Migrant women: their resilience and agency

Despite the extreme vulnerability of migrant women in South Africa and their exposure to xenophobic attitudes, behaviour and violence, the migrant women interviewed by CSVR demonstrated high levels of resilience and agency in a context that does not provide them with many opportunities.

Their agency was evident in the efforts they make to earn an honest living, educate their children, and provide for their families.
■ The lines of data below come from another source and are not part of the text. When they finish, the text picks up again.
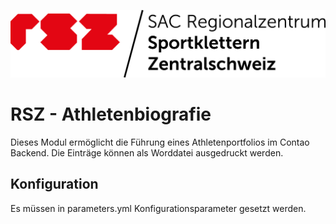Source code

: ![Alt text](public/rsz-logo.png?raw=true "Regionalzentrum Sportklettern Zentralschweiz")


# RSZ - Athletenbiografie

Dieses Modul ermöglicht die Führung eines Athletenportfolios im Contao Backend. Die Einträge können als Worddatei ausgedruckt werden.

## Konfiguration
Es müssen in parameters.yml Konfigurationsparameter gesetzt werden.
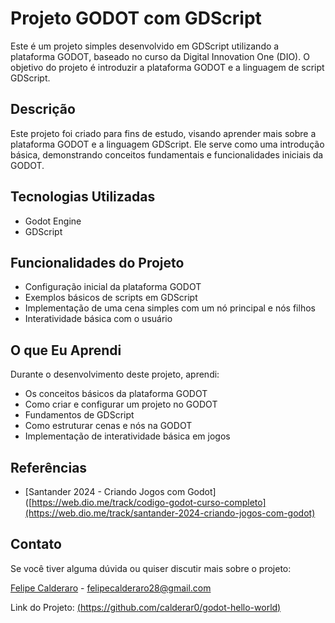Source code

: # Projeto GODOT com GDScript

Este é um projeto simples desenvolvido em GDScript utilizando a plataforma GODOT, baseado no curso da Digital Innovation One (DIO). O objetivo do projeto é introduzir a plataforma GODOT e a linguagem de script GDScript.

## Descrição

Este projeto foi criado para fins de estudo, visando aprender mais sobre a plataforma GODOT e a linguagem GDScript. Ele serve como uma introdução básica, demonstrando conceitos fundamentais e funcionalidades iniciais da GODOT.

## Tecnologias Utilizadas

- Godot Engine
- GDScript

## Funcionalidades do Projeto

- Configuração inicial da plataforma GODOT
- Exemplos básicos de scripts em GDScript
- Implementação de uma cena simples com um nó principal e nós filhos
- Interatividade básica com o usuário

## O que Eu Aprendi

Durante o desenvolvimento deste projeto, aprendi:

- Os conceitos básicos da plataforma GODOT
- Como criar e configurar um projeto no GODOT
- Fundamentos de GDScript
- Como estruturar cenas e nós na GODOT
- Implementação de interatividade básica em jogos


## Referências

- [Santander 2024 - Criando Jogos com Godot] ([https://web.dio.me/track/codigo-godot-curso-completo](https://web.dio.me/track/santander-2024-criando-jogos-com-godot)

## Contato

Se você tiver alguma dúvida ou quiser discutir mais sobre o projeto:

[Felipe Calderaro](https://www.linkedin.com/in/felipe-calderaro/) - felipecalderaro28@gmail.com

Link do Projeto: [(https://github.com/calderar0/godot-hello-world)](https://github.com/calderar0/godot-hello-world)
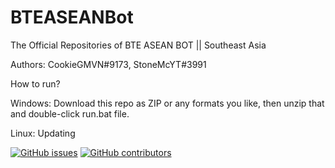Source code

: # BTEASEANBot
The Official Repositories of BTE ASEAN BOT || Southeast Asia

Authors: CookieGMVN#9173, StoneMcYT#3991

How to run?

Windows: Download this repo as ZIP or any formats you like, then unzip that and double-click run.bat file.

Linux: Updating

[![GitHub issues](https://img.shields.io/github/issues/CookieGMVN/BTEASEANBot)](https://github.com/CookieGMVN/BTEASEANBot/issues)
[![GitHub contributors](https://img.shields.io/github/contributors/CookieGMVN/BTEASEANBot/graphs/contributors)](https://GitHub.com/Naereen/StrapDown.js/graphs/contributors/)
Many relatively well-educated migrant women were working in menial jobs in order to make ends meet: some of them had used this opportunity to earn enough money to acquire South African qualifications or to start their own business. In addition, migrant women have a variety of coping mechanisms that they use to make life bearable in South Africa. These include religious groups, family and friends, and support groups accessed through migrant organisations; very few of them relied on the South African government to make a difference in their lives.

Conclusion

Despite the fact that the May 2008 wave of xenophobic violence in South Africa is long over, migrant women continue to face xenophobic attitudes and behaviours from South African nationals on a daily basis. With the immediate crisis having passed, the attention of many international and local organisations has turned to other issues. However, in order for there not to be a repeat of the terrible violence that erupted in May 2008 and in order that the daily lived experience of migrant women in South Africa improves to the extent that their safety and physical/psychological health can be ensured, a lot more work still needs to be done to educate migrants and South African nationals about migrant and human rights, and to raise awareness about the issues facing migrant women in particular. In addition, much more work needs to be done to ensure that the true integration – the inclusion of individuals in a society, the result of a conscious and motivated interaction and co-operation of individuals and groups – of migrants into host communities is striven for and achieved, in order to protect both migrants and South African nationals from ignorance, mistrust, anger, hatred and the inevitable violence that must follow.